Voice analysis or voice comparison

Voice analysis (voice comparison report)

Human speech consists of density waves (longitudinal waves) or soundwaves, which propagate throughout a medium (air). Such soundwaves have variable amplitudes and frequencies, the amplitudes determine the volume and the frequencies the pitch of the voice. These values and their changes over time contain combinations of parameters, which are specific to every single person. Amongst other things, they reveal information about the features of the vocal chords and the whole vocal tube, which are characteristic for every single voice. From a mathematic point of view, speech develops from the convolution of two signals, coming from the vocal chords and the vocal tract. The psychoacoustic theory deals with the formation of speech, as well as the functional theory of human hearing.
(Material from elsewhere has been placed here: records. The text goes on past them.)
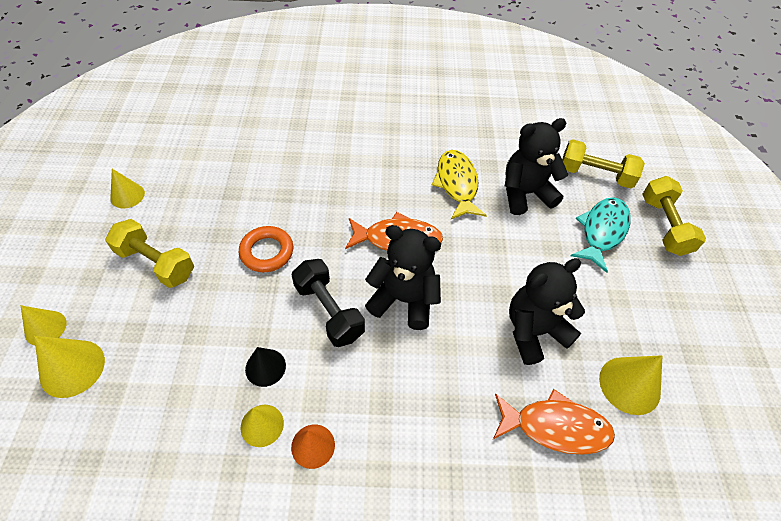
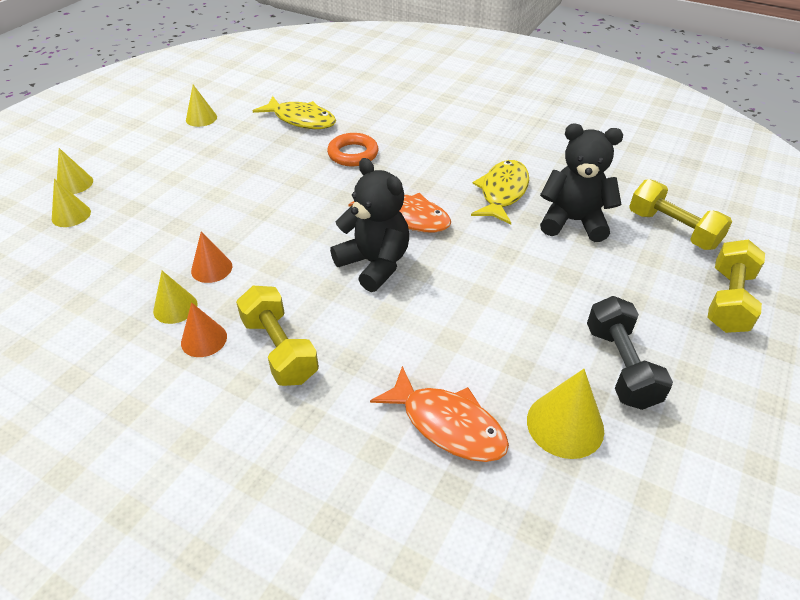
camera: 30 degrees right, 10 degrees down
yellow cone [34,336,105,398] -> yellow cone [52,179,91,227], size x0.66
yellow dumbbell [105,219,194,288] -> yellow dumbbell moved to [236,286,319,386]
orange ring [239,226,293,272] -> orange ring moved to [327,133,378,166]
black cone [245,347,286,387] -> orange cone [191,232,232,283]
black dumbbell [292,259,365,347] -> black dumbbell moved to [587,296,673,410]
black teddy bear [509,258,585,365] -> none
turquoise fish [571,197,631,273] -> none
none -> yellow fish [253,96,336,129]

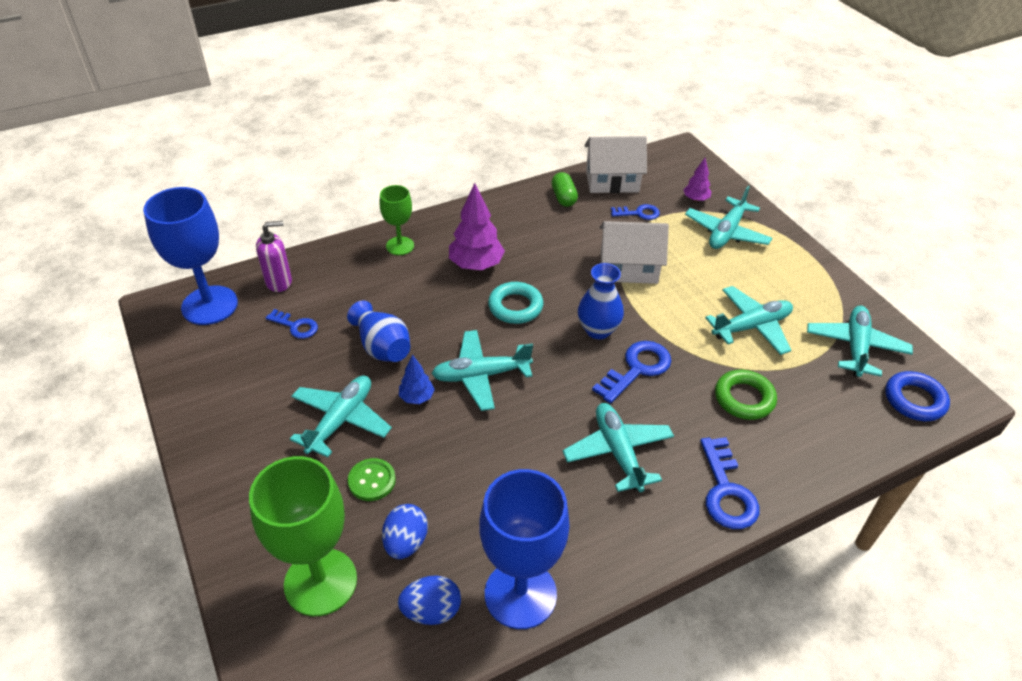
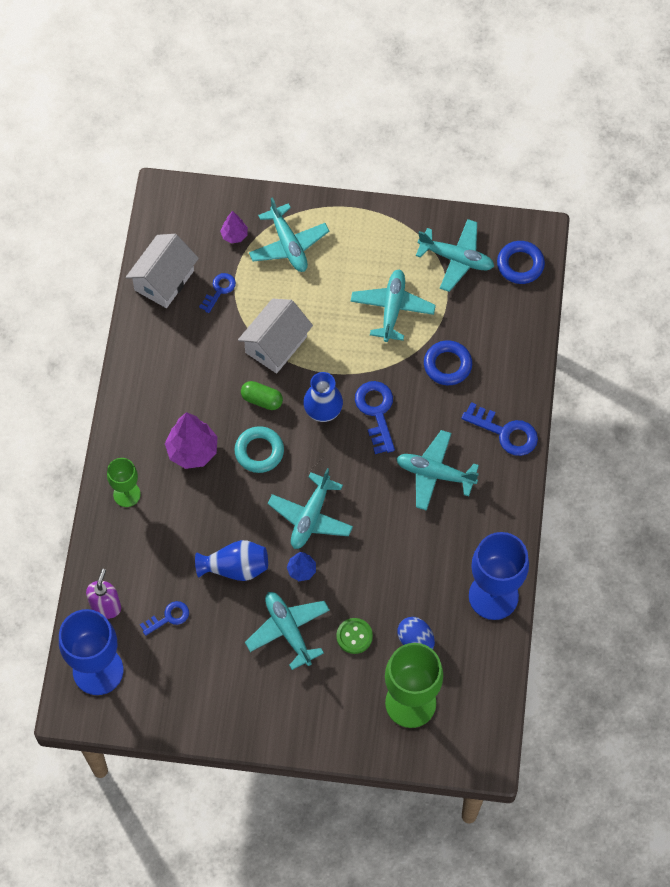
camera: 55 degrees left, 20 degrees up
blue egg [398,575,461,625] -> none
green capsule [552,172,578,207] -> green capsule moved to [241,381,283,410]
green ring [715,370,777,420] -> blue ring [424,340,472,385]
turquoise plane [807,306,913,377] -> turquoise plane turned 150 degrees clockwise [416,219,494,292]

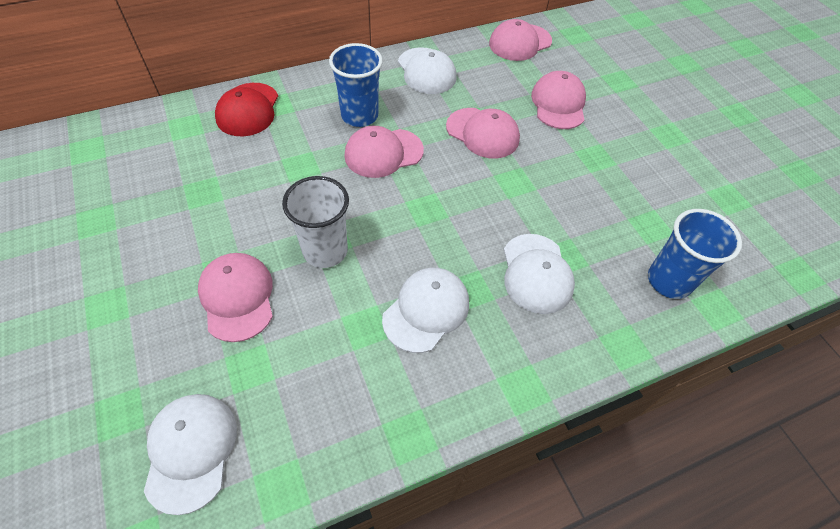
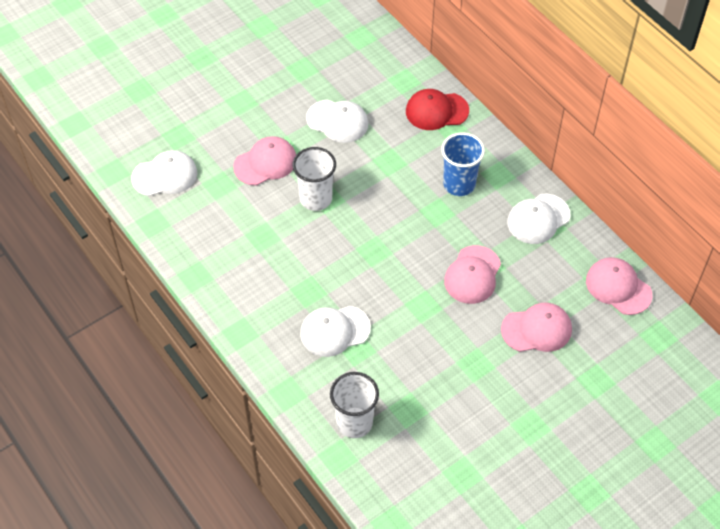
camera: 80 degrees right, 0 degrees up
pink cap [344,126,424,178] -> none
white cap [382,268,469,353] -> white cap moved to [306,100,369,143]
blue cup [648,209,742,299] -> white cup [330,372,379,438]

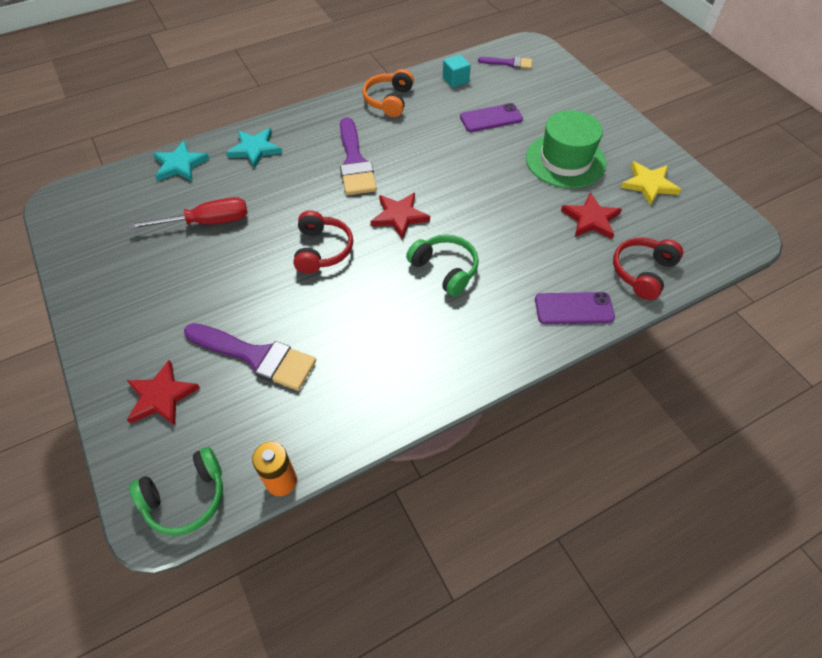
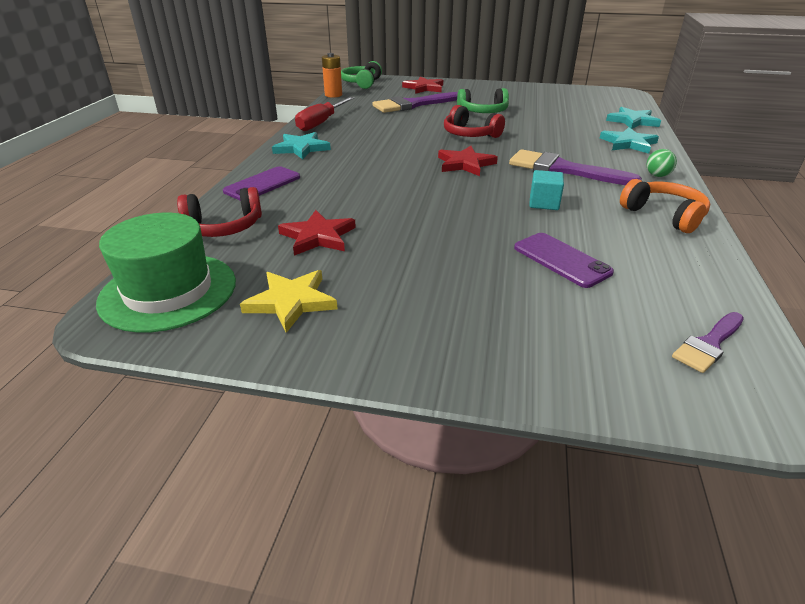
camera: 130 degrees right, 20 degrees down
red screwdriver [129,197,248,229] -> red screwdriver moved to [295,97,355,131]
green headphones [406,235,479,296] -> green headphones moved to [457,88,509,113]
turquoise cube [443,55,471,88] -> turquoise cube moved to [529,170,564,210]
purple phone [460,103,523,132] -> purple phone turned 60 degrees counterclockwise [514,233,614,288]
green hat [526,110,606,188] -> green hat moved to [96,213,236,333]
red headphones [613,237,683,300] -> red headphones turned 90 degrees clockwise [177,187,262,237]
none -> turquoise star [272,132,331,159]
none -> green ball [647,149,677,177]

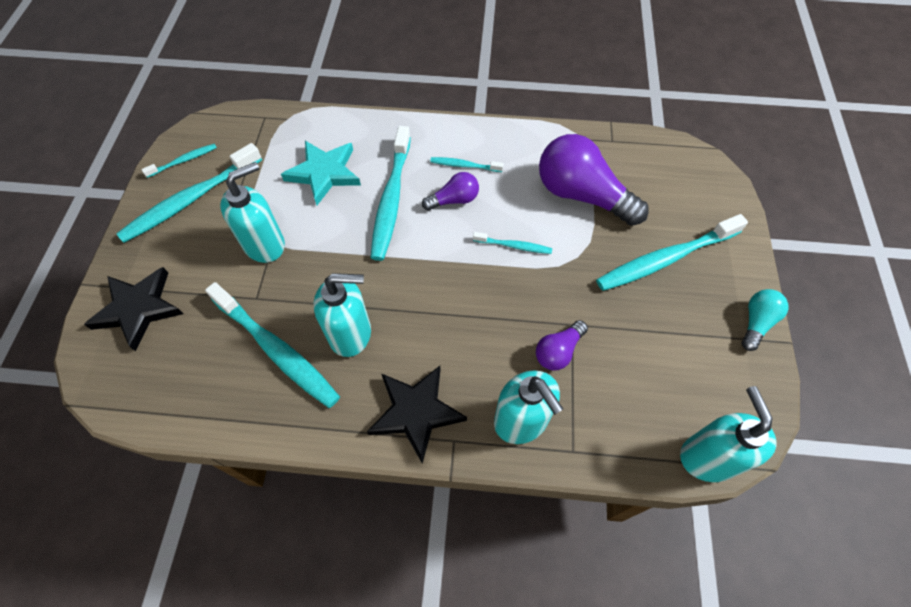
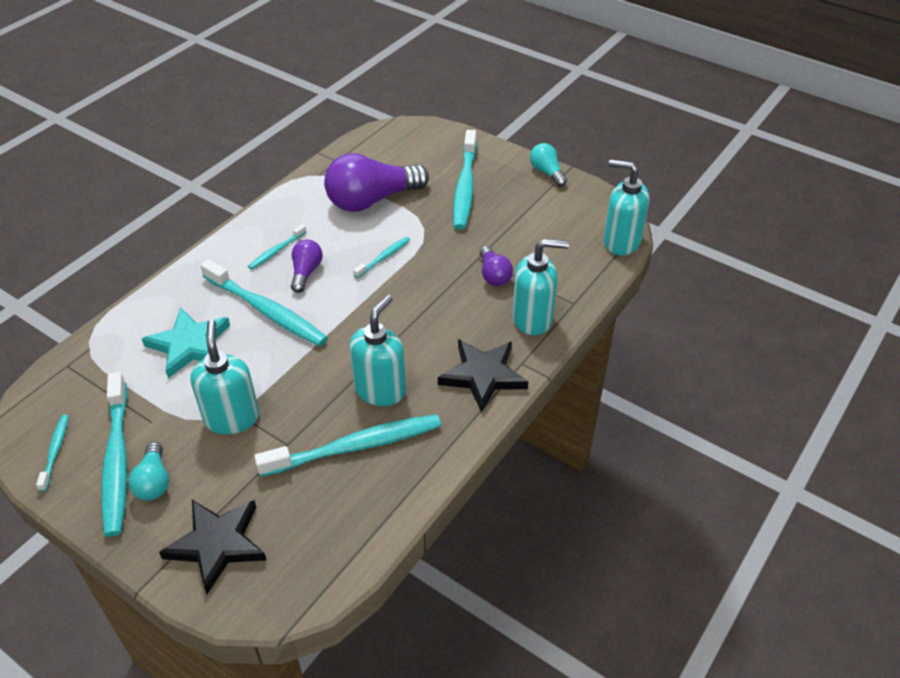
camera: 60 degrees left, 15 degrees down
none -> turquoise light bulb [128,442,169,501]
The acquired knowledge from psychoacoustic theory and real structure research is taken into account in calculating voice characteristics. This leads to the advantage, that such calculations are done very close to the actual functional model of the human hearing and will outperform the accuracy of an undisturbed human ear in differentiating voices by far. Unlike the phonetic method, such calculations are not influenced by a subjective impression or human error (see examples).The procedure for evaluating voices is as follows:
Sound waves (speech signals) are digitized and displayed as a computer graphic or structure. Such a representation is done on a time scale, making it possible to observe the form of the wave train (pitch and duration). A conclusion on frequency range or the number of occurrences of specific frequencies can only be made after a transformation of the time scale into the frequency scale. In mathematics, this is realized by so called discrete fourier transformations with the aid of a computer. Through mathematical operations, several parameters of voice are extracted from the frequency spectrum, for example the correlation vectors and the separation into the critical frequency bands. Subsequently, a voice print is calculated from the extracted parameters, which is characteristic for the voice of a speaker.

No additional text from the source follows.